Multimodal Lengthy Videos Retrieval Framework and Evaluation Metric
Mohamed Eltahir, Osamah Sarraj, Mohammed Bremoo, Mohammed Khurd, Abdulrahman Alfrihidi, Taha Alshatiri, Mohammad Almatrafi, Tanveer Hussain
TL;DR
This work tackles long-video retrieval under zero-shot conditions by introducing a unified multimodal framework that segments input via subtitles and processes visual and aural streams independently before a final intersection-based alignment. The visual stream uses $C_i$ and $Q_{user}$ embeddings from a video CLIP model to retrieve top-$K$ clips, while the aural stream encodes subtitles $S$ and the query to generate a top-$K$ set, enriched by a lexical heuristic and re-ranked by an LLM to form $S^*$. A final intersection on shared timestamp intervals combines the two streams, avoiding reliance on predefined segmentation and enabling robust long-video understanding; the system is evaluated with a novel long-video metric on YouCook2, using Average Recall@K across intersection thresholds.
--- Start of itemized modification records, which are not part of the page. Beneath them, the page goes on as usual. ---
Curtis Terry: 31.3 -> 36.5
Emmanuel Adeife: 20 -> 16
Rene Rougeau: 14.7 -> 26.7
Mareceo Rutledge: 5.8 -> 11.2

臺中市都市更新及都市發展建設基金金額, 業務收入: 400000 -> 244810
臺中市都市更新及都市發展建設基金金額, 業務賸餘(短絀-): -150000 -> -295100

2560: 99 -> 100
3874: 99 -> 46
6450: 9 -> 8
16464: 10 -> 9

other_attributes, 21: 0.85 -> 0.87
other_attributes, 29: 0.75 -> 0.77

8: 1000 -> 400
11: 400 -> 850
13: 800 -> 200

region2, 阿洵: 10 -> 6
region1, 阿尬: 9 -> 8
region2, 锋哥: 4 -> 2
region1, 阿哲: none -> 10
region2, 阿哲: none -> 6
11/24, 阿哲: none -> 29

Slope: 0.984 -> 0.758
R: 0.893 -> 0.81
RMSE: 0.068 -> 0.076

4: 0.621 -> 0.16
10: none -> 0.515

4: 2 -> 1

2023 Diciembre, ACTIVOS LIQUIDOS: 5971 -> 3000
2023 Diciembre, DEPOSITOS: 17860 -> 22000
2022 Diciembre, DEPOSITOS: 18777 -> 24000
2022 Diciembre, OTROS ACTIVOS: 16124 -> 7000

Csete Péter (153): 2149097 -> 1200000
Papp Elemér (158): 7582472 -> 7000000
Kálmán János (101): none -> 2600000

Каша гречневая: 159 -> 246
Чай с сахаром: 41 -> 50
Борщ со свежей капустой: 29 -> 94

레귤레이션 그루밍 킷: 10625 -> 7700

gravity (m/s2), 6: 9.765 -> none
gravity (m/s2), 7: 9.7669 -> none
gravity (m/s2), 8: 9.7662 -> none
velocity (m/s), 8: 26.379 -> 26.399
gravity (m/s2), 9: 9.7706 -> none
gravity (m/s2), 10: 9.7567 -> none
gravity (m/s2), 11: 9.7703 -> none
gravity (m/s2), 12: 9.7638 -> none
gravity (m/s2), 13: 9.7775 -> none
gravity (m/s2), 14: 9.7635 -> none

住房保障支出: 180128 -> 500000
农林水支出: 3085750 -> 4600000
The results show VideoCLIP-XL achieving the best performance among tested models, illustrating strong vision-text alignment in long-form video retrieval and highlighting opportunities for further improvements in segmentation and candidate generation. This framework advances practical long-video retrieval by enabling zero-shot applicability and providing a benchmark direction for long-video evaluation metrics.
Abstract
Precise video retrieval requires multi-modal correlations to handle unseen vocabulary and scenes, becoming more complex for lengthy videos where models must perform effectively without prior training on a specific dataset. We introduce a unified framework that combines a visual matching stream and an aural matching stream with a unique subtitles-based video segmentation approach. Additionally, the aural stream includes a complementary audio-based two-stage retrieval mechanism that enhances performance on long-duration videos. Considering the complex nature of retrieval from lengthy videos and its corresponding evaluation, we introduce a new retrieval evaluation method specifically designed for long-video retrieval to support further research. We conducted experiments on the YouCook2 benchmark, showing promising retrieval performance.